The response should hold each line from the entries below where "SQUARE" is found.

Stored items
◆ ◆ ◆ ◆
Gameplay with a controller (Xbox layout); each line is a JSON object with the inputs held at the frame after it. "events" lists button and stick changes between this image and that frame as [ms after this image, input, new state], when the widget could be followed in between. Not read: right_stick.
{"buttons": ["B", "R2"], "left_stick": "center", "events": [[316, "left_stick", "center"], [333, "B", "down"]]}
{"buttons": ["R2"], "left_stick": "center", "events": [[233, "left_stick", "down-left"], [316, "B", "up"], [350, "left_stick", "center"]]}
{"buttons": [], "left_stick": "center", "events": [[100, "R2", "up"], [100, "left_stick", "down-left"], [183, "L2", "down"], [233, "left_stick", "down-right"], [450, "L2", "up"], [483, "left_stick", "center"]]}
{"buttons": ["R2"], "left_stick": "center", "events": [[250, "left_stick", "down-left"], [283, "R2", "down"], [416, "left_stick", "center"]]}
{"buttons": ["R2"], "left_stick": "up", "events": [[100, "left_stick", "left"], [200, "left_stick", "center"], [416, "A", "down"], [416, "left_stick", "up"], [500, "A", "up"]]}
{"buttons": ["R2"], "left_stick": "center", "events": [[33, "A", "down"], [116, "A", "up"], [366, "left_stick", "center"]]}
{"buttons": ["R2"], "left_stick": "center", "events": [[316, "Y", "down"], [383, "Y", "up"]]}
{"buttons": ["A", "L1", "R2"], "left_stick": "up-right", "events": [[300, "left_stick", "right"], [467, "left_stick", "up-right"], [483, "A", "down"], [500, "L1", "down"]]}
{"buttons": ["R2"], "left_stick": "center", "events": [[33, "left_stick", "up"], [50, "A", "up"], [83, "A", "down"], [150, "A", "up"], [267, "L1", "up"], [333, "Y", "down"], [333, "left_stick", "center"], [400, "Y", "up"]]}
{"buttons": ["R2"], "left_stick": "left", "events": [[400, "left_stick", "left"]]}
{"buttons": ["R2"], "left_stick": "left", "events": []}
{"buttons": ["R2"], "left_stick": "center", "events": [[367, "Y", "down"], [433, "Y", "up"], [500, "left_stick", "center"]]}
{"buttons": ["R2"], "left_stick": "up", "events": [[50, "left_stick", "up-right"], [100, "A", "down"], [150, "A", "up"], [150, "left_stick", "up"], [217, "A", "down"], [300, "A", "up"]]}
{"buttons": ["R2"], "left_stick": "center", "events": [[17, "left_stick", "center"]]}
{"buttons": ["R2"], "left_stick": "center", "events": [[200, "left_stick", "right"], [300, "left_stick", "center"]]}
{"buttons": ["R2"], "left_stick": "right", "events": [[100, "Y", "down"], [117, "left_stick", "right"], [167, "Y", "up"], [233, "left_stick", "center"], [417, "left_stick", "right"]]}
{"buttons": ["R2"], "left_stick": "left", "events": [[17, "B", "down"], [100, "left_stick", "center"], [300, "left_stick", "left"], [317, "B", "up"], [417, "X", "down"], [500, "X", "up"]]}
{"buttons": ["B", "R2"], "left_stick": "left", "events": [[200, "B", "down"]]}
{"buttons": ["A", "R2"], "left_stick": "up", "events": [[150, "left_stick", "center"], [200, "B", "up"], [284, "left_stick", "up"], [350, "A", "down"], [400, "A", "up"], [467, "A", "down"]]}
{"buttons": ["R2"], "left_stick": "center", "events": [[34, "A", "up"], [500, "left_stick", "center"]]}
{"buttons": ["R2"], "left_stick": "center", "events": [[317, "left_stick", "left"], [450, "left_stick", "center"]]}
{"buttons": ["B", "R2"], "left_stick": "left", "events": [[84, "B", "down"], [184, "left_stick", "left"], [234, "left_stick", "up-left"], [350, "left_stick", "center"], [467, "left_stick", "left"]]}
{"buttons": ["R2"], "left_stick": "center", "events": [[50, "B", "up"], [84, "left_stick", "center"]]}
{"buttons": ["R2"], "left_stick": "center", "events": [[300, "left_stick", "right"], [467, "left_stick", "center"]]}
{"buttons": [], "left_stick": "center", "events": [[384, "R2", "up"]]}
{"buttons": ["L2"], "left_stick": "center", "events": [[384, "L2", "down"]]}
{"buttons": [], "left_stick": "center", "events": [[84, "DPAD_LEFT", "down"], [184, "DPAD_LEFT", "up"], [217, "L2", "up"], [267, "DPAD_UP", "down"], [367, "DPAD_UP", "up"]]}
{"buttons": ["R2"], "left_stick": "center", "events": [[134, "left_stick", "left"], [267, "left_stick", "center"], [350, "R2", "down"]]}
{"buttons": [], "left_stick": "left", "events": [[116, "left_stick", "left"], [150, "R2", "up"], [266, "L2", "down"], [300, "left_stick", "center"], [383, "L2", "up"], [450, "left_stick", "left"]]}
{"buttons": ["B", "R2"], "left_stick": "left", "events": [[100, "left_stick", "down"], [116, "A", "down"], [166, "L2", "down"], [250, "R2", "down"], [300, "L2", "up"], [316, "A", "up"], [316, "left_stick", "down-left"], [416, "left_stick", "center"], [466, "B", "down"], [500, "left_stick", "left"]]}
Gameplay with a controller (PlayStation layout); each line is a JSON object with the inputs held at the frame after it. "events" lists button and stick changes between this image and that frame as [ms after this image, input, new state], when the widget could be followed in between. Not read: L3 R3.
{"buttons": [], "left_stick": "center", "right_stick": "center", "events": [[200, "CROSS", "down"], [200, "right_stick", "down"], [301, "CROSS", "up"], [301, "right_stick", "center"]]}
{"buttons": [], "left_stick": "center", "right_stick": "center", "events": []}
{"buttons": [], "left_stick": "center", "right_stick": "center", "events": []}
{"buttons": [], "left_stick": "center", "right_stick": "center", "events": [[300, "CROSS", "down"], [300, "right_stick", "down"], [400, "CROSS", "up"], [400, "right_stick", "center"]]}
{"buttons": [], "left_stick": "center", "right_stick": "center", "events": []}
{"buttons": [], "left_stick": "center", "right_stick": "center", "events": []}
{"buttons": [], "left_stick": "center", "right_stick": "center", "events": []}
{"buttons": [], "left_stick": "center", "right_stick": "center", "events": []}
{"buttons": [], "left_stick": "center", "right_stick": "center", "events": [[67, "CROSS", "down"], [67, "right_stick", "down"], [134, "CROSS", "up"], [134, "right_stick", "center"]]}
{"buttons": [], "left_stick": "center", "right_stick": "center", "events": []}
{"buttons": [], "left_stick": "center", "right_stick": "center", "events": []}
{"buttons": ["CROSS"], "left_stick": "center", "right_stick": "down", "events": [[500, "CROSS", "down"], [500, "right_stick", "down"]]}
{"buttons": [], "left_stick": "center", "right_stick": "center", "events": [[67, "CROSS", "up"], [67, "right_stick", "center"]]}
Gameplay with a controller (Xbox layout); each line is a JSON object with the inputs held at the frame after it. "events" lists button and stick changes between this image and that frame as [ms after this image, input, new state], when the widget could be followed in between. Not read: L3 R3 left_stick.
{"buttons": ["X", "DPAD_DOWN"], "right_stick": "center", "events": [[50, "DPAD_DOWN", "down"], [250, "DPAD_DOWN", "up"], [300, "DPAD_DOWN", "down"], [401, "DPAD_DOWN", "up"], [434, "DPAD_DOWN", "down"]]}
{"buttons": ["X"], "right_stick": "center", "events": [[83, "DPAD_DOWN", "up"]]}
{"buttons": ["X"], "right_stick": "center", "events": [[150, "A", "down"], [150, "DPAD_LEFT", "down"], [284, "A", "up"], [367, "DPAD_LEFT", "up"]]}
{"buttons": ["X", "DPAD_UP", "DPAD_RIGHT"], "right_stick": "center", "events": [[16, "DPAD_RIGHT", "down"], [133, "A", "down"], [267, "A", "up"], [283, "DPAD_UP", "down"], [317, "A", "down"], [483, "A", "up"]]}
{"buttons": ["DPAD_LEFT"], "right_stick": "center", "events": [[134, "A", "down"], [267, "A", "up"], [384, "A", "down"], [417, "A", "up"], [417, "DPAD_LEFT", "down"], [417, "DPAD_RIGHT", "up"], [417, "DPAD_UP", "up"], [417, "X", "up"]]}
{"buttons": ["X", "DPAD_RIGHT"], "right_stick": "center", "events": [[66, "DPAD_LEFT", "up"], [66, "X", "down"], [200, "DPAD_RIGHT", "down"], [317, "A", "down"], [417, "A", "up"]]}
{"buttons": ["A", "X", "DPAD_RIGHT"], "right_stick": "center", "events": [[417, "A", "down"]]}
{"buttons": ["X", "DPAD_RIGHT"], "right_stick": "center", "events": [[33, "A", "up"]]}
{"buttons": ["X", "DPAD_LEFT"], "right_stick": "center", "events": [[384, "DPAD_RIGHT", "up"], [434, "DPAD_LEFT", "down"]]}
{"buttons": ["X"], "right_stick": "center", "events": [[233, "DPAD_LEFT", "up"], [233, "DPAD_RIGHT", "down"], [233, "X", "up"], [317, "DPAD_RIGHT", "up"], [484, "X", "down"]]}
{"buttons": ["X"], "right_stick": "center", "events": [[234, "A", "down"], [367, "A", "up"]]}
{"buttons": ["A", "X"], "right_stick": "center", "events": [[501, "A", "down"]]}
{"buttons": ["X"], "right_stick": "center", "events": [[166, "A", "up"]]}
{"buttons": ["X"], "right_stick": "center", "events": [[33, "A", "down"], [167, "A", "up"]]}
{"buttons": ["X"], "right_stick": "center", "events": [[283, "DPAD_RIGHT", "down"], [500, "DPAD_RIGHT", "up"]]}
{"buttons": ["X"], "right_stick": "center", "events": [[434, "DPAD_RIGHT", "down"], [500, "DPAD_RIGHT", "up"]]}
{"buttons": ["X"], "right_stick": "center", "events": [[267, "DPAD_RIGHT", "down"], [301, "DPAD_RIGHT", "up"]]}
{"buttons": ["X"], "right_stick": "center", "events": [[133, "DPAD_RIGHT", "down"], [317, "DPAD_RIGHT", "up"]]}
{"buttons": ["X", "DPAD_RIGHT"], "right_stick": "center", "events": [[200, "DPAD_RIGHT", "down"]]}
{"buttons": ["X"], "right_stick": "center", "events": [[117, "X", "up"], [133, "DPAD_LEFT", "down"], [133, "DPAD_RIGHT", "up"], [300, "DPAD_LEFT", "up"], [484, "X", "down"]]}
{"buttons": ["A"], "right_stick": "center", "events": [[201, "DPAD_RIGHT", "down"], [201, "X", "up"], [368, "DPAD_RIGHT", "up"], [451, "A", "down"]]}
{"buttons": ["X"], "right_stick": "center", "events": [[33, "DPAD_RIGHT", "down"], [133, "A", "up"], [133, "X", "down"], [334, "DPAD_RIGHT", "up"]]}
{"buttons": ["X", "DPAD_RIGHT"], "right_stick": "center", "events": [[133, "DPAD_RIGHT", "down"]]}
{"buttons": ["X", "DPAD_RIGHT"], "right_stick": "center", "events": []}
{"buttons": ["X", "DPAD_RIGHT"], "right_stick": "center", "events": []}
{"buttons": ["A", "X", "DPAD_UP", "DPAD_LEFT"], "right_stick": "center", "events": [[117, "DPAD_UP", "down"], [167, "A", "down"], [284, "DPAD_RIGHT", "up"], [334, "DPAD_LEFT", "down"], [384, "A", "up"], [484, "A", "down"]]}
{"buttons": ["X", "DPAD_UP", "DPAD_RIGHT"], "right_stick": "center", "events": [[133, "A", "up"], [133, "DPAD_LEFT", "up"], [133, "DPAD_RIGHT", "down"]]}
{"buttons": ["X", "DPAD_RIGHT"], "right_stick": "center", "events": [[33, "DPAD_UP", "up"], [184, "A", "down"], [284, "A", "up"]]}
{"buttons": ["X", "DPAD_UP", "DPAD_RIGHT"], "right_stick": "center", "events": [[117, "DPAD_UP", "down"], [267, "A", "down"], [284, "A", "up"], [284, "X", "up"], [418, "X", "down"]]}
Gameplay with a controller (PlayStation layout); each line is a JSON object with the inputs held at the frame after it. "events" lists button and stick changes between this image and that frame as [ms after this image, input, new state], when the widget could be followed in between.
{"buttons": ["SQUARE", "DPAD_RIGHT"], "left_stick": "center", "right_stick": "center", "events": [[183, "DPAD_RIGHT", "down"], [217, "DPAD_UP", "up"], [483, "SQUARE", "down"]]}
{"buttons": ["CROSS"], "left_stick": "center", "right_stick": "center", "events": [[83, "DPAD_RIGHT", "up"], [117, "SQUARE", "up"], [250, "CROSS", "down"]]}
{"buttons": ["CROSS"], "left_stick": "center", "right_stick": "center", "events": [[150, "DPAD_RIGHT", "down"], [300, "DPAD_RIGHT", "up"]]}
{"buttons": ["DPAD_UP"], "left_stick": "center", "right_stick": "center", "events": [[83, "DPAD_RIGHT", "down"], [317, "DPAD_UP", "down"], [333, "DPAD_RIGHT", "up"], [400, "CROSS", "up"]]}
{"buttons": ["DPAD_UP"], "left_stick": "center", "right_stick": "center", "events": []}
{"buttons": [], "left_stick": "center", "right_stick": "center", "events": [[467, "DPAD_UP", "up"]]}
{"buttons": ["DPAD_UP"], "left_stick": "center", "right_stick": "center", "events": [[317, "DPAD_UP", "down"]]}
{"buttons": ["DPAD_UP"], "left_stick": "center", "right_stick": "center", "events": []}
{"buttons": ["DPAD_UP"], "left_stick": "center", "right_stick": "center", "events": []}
◆ ◆ ◆ ◆
Reply:
{"buttons": ["SQUARE", "DPAD_RIGHT"], "left_stick": "center", "right_stick": "center", "events": [[183, "DPAD_RIGHT", "down"], [217, "DPAD_UP", "up"], [483, "SQUARE", "down"]]}
{"buttons": ["CROSS"], "left_stick": "center", "right_stick": "center", "events": [[83, "DPAD_RIGHT", "up"], [117, "SQUARE", "up"], [250, "CROSS", "down"]]}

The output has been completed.